Registros de uma coleção>
+--

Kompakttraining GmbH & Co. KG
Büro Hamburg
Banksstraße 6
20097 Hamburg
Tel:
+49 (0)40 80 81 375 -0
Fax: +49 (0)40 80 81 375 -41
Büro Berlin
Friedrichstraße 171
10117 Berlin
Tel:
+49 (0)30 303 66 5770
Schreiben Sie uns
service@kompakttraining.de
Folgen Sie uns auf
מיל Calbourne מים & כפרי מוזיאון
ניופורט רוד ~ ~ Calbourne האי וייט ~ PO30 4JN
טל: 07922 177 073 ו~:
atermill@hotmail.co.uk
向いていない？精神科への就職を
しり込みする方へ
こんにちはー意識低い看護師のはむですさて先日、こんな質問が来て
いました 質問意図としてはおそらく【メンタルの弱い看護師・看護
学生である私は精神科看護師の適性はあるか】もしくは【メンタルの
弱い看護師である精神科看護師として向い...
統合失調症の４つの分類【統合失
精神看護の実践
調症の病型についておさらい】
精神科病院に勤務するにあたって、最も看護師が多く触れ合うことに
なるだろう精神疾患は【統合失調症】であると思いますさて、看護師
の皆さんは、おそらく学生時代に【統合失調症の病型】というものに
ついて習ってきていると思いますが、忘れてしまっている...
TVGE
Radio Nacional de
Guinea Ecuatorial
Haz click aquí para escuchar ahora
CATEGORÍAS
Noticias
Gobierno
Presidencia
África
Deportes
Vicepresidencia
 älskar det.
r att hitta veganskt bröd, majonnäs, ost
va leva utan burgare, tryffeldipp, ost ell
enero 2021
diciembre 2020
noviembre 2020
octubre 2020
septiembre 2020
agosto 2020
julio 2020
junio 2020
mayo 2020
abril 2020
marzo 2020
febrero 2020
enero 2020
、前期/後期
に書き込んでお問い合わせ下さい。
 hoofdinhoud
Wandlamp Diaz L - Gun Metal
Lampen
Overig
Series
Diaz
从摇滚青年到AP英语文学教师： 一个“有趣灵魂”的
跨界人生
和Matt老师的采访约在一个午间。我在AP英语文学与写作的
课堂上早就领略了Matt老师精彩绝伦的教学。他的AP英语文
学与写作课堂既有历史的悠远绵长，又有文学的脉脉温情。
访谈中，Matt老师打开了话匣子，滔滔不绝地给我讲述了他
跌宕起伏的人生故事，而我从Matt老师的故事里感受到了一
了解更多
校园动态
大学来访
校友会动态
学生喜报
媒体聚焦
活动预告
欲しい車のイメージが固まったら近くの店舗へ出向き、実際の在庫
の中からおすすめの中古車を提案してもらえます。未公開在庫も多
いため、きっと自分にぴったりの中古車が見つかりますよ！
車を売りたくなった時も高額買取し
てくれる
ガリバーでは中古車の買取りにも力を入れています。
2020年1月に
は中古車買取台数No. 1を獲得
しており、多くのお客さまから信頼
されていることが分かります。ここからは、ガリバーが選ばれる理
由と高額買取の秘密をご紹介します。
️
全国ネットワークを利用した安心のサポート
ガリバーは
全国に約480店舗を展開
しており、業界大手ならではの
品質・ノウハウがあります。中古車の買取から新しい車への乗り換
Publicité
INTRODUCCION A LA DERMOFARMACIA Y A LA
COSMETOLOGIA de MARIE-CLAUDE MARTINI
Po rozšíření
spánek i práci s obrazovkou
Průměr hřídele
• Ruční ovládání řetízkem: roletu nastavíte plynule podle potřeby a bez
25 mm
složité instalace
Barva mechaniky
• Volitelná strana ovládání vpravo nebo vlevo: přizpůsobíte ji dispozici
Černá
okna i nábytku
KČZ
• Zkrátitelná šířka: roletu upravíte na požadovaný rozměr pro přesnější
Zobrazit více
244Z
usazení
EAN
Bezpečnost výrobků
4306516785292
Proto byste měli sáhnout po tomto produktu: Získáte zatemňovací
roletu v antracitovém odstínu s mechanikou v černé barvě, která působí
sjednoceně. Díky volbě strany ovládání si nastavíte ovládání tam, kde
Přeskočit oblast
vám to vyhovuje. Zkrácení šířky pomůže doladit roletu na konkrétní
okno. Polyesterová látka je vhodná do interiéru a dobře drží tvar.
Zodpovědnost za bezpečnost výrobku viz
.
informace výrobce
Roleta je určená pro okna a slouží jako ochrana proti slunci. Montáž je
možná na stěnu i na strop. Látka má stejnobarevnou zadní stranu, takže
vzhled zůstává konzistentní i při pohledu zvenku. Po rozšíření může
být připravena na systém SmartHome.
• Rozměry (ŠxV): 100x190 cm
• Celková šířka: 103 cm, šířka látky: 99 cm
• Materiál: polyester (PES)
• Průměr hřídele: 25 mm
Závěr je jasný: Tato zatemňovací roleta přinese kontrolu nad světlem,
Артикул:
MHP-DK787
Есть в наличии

+--

TAREFA A REALIZAR>
Reproduza sem nenhuma alteração o trecho que vai do começo das linhas até a linha que contém "こんにちはー意識低い看護師のはむですさて先日、こんな質問が来て", inclusive.

SOLUÇÃO DO EXERCÍCIO>
Kompakttraining GmbH & Co. KG
Büro Hamburg
Banksstraße 6
20097 Hamburg
Tel:
+49 (0)40 80 81 375 -0
Fax: +49 (0)40 80 81 375 -41
Büro Berlin
Friedrichstraße 171
10117 Berlin
Tel:
+49 (0)30 303 66 5770
Schreiben Sie uns
service@kompakttraining.de
Folgen Sie uns auf
מיל Calbourne מים & כפרי מוזיאון
ניופורט רוד ~ ~ Calbourne האי וייט ~ PO30 4JN
טל: 07922 177 073 ו~:
atermill@hotmail.co.uk
向いていない？精神科への就職を
しり込みする方へ
こんにちはー意識低い看護師のはむですさて先日、こんな質問が来て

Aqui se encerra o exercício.